Oooh! Scary! (and also wrong …)
You wanna know why I’m pedantic about malware terminology?
`United Kingdom banks and other financial institutions are being warned to be extra vigilant following the release on the internet of a new so-called “PC super bug” designed to steal online banking log-on details on an unprecedented scale. Cyber criminals have let loose a virus called Limbo 2 Trojan, which, according to security experts, is an extremely nasty bug developed specifically to worm its way into finance websites in order to cause maximum damage.’
So far, aside from the rather ill-defined reference to a “PC super bug” I don’t have all that much of a problem. A trojan could be designed to “worm” into the system.
“Security firm Prevx said the difference this time is that the new bug has been developed specifically to evade the vast majority of anti-virus computer systems. Such systems are devised by global IT security firms including McAfee, Symantec, and AVG. Finance houses all over the world rely on them to provide adequate protection.”
Hmmm.

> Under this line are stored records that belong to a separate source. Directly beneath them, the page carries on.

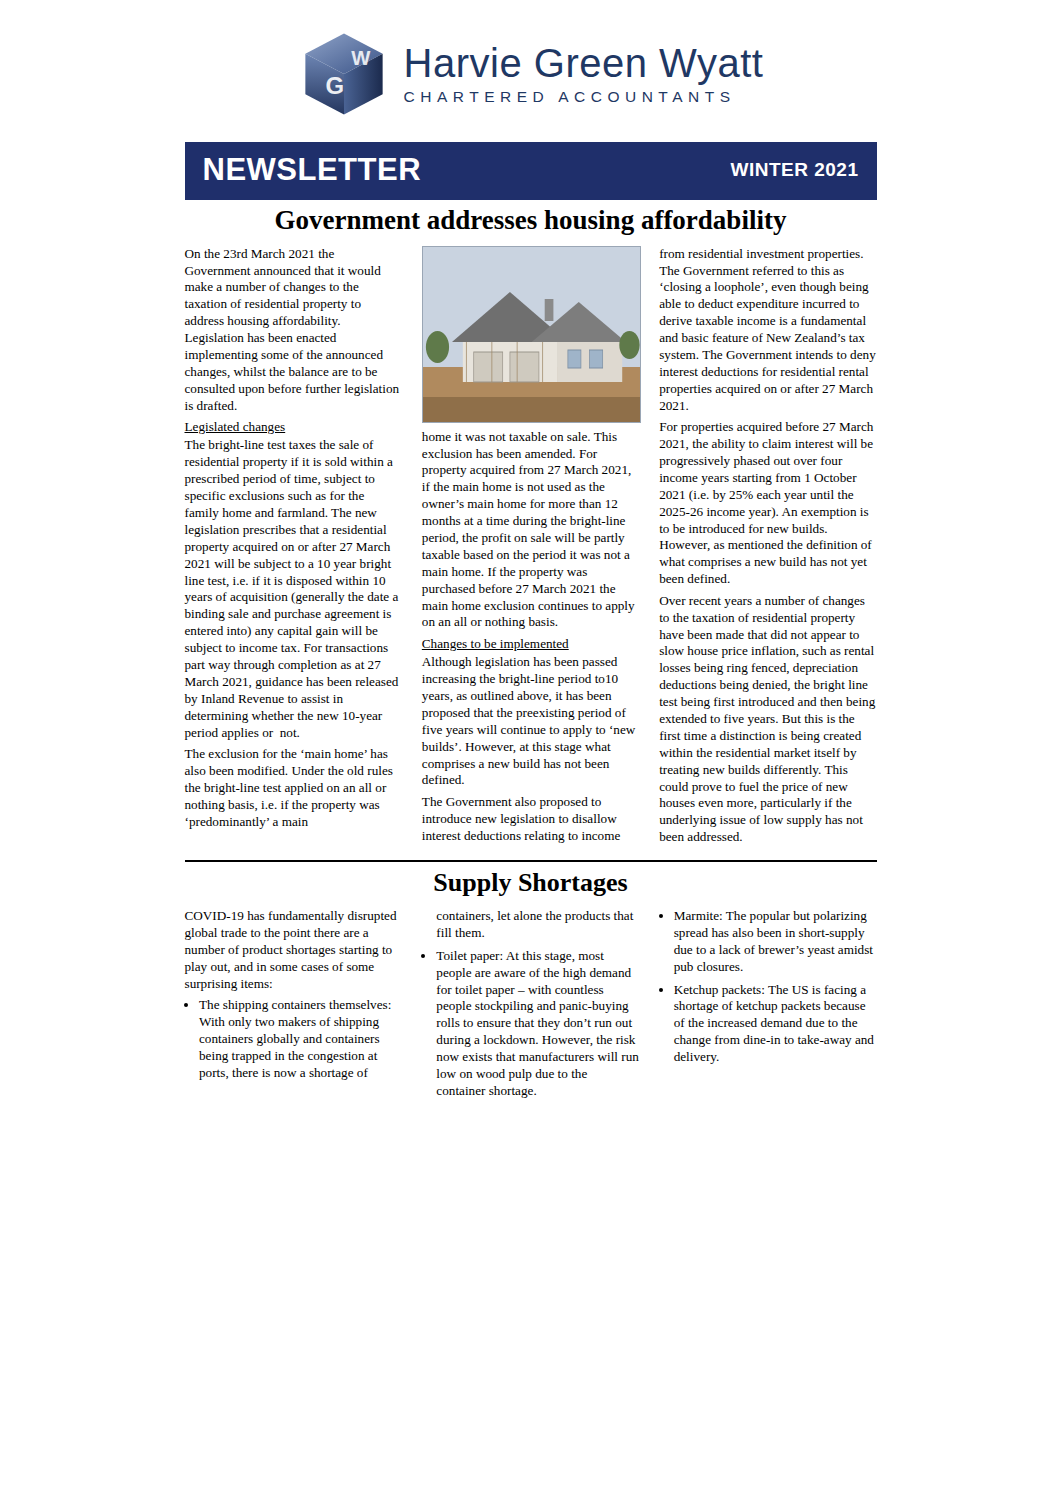G W
Harvie Green Wyatt
CHARTERED ACCOUNTANTS
NEWSLETTER
WINTER 2021
Government addresses housing affordability
On the 23rd March 2021 the Government announced that it would make a number of changes to the taxation of residential property to address housing affordability. Legislation has been enacted implementing some of the announced changes, whilst the balance are to be consulted upon before further legislation is drafted.
Legislated changes
The bright-line test taxes the sale of residential property if it is sold within a prescribed period of time, subject to specific exclusions such as for the family home and farmland. The new legislation prescribes that a residential property acquired on or after 27 March 2021 will be subject to a 10 year bright line test, i.e. if it is disposed within 10 years of acquisition (generally the date a binding sale and purchase agreement is entered into) any capital gain will be subject to income tax. For transactions part way through completion as at 27 March 2021, guidance has been released by Inland Revenue to assist in determining whether the new 10-year period applies or not.
The exclusion for the ‘main home’ has also been modified. Under the old rules the bright-line test applied on an all or nothing basis, i.e. if the property was ‘predominantly’ a main
home it was not taxable on sale. This exclusion has been amended. For property acquired from 27 March 2021, if the main home is not used as the owner’s main home for more than 12 months at a time during the bright-line period, the profit on sale will be partly taxable based on the period it was not a main home. If the property was purchased before 27 March 2021 the main home exclusion continues to apply on an all or nothing basis.
Changes to be implemented
Although legislation has been passed increasing the bright-line period to10 years, as outlined above, it has been proposed that the preexisting period of five years will continue to apply to ‘new builds’. However, at this stage what comprises a new build has not been defined.
The Government also proposed to introduce new legislation to disallow interest deductions relating to income from residential investment properties. The Government referred to this as ‘closing a loophole’, even though being able to deduct expenditure incurred to derive taxable income is a fundamental and basic feature of New Zealand’s tax system. The Government intends to deny interest deductions for residential rental properties acquired on or after 27 March 2021.
For properties acquired before 27 March 2021, the ability to claim interest will be progressively phased out over four income years starting from 1 October 2021 (i.e. by 25% each year until the 2025-26 income year). An exemption is to be introduced for new builds. However, as mentioned the definition of what comprises a new build has not yet been defined.
Over recent years a number of changes to the taxation of residential property have been made that did not appear to slow house price inflation, such as rental losses being ring fenced, depreciation deductions being denied, the bright line test being first introduced and then being extended to five years. But this is the first time a distinction is being created within the residential market itself by treating new builds differently. This could prove to fuel the price of new houses even more, particularly if the underlying issue of low supply has not been addressed.
Supply Shortages
COVID-19 has fundamentally disrupted global trade to the point there are a number of product shortages starting to play out, and in some cases of some surprising items:
The shipping containers themselves: With only two makers of shipping containers globally and containers being trapped in the congestion at ports, there is now a shortage of containers, let alone the products that fill them.
Toilet paper: At this stage, most people are aware of the high demand for toilet paper – with countless people stockpiling and panic-buying rolls to ensure that they don’t run out during a lockdown. However, the risk now exists that manufacturers will run low on wood pulp due to the container shortage.
Marmite: The popular but polarizing spread has also been in short-supply due to a lack of brewer’s yeast amidst pub closures.
Ketchup packets: The US is facing a shortage of ketchup packets because of the increased demand due to the change from dine-in to take-away and delivery.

What we have heah, is a failyuh to c’mmunicate that we are trying to badmouth our competition.
“It is estimated that a single data breach can cost a big firm more than £3m to rectify.”

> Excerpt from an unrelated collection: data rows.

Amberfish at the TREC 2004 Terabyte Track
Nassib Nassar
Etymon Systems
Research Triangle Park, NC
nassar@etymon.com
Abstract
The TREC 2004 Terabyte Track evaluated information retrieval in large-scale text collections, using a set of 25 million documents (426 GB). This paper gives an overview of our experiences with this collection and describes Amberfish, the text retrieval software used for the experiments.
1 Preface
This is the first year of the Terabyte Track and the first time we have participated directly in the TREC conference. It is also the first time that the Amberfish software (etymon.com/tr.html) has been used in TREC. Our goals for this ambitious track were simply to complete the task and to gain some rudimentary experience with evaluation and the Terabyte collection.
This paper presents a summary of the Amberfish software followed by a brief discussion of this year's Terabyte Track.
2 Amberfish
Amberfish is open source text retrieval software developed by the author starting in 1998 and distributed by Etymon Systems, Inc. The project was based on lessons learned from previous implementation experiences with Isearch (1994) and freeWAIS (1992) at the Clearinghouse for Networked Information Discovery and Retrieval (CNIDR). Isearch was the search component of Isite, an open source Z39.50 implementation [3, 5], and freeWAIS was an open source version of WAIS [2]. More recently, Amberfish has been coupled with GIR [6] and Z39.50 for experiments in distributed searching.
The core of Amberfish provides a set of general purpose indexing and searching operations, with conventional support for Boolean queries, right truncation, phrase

“Prevx reported that the Trojan bug features a changeable shell with a pliable cloak coming in many guises and variants to try to fool security systems and slip past conventional signature-based anti-virus detection.”
Can you say “polymorphic”? Can you say that we’ve already dealt with polymorphs, as far back as 1987? Can you say that trojans, because they are non-replicative, don’t use ploymorphism because they don’t copy themselves? (Argh.)
“This involves illegal technology that generates fake information boxes on a compromised computer, asking the user to enter more information than usual. While this is happening, passwords, credit card information and other personal details are transmitted to the malware’s criminal operator to then exploit financially.”
Gee, sounds like phishing.
Let the reader beware of a) vendor press releases, and b) newspapers that uncritically print vendor press releases as news.